### TASK DATA
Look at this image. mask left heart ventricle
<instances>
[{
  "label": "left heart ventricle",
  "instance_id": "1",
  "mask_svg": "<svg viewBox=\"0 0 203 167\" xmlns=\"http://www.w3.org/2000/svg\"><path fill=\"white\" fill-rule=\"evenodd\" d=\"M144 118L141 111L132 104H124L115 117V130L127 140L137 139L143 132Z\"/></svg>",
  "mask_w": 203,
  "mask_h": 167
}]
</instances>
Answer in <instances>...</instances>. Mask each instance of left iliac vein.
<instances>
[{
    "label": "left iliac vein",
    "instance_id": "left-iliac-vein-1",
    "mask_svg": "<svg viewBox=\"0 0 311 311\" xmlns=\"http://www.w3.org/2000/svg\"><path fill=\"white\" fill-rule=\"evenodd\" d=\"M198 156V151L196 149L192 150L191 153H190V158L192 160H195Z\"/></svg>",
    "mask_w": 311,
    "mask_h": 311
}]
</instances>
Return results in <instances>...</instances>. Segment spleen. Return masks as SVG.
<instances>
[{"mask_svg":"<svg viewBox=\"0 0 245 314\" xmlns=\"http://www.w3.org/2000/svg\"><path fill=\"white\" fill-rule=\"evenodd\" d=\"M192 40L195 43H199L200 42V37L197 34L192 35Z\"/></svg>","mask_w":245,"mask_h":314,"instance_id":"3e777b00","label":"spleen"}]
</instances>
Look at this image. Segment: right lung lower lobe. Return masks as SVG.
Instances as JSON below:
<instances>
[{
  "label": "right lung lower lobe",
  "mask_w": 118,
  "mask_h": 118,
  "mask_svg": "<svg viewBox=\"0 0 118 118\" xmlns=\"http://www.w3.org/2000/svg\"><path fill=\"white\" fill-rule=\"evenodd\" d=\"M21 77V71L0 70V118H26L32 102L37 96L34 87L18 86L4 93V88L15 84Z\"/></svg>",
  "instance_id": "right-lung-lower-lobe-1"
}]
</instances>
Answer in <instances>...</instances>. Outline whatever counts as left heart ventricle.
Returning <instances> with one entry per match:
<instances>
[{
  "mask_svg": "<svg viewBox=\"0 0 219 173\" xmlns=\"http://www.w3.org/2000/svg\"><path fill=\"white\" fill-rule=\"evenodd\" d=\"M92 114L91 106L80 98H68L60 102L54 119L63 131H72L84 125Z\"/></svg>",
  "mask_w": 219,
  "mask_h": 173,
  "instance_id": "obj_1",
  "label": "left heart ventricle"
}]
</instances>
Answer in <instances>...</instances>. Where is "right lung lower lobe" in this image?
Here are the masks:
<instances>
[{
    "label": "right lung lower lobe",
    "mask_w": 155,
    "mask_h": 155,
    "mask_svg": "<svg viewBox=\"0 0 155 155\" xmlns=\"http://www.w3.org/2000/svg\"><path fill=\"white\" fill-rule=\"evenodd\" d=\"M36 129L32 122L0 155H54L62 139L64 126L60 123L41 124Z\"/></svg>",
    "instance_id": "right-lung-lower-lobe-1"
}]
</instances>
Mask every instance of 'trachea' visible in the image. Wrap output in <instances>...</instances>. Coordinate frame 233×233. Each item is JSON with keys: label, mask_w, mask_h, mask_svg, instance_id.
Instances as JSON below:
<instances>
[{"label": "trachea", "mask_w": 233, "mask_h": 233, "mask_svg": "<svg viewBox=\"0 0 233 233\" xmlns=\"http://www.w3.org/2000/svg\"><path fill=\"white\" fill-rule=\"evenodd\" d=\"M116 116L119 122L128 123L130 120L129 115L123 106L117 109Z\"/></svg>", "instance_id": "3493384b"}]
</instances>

### PROBLEM TO WORK ON
Lay out the records from the line that has "Mask every instance" through the end of the records as a two-column CSV with the columns input and output. Give one row per record, with its text under input and its answer under output, each in a single quoted field and with line breaks turned into spaces.

### WORKED SOLUTION
input,output
"Mask every instance of 'trachea' visible in the image. Wrap output in <instances>...</instances>. Coordinate frame 233×233. Each item is JSON with keys: label, mask_w, mask_h, mask_svg, instance_id.","Instances as JSON below: <instances> [{""label"": ""trachea"", ""mask_w"": 233, ""mask_h"": 233, ""mask_svg"": ""<svg viewBox=\""0 0 233 233\"" xmlns=\""http://www.w3.org/2000/svg\""><path fill=\""white\"" fill-rule=\""evenodd\"" d=\""M116 116L119 122L128 123L130 120L129 115L123 106L117 109Z\""/></svg>"", ""instance_id"": ""3493384b""}] </instances>"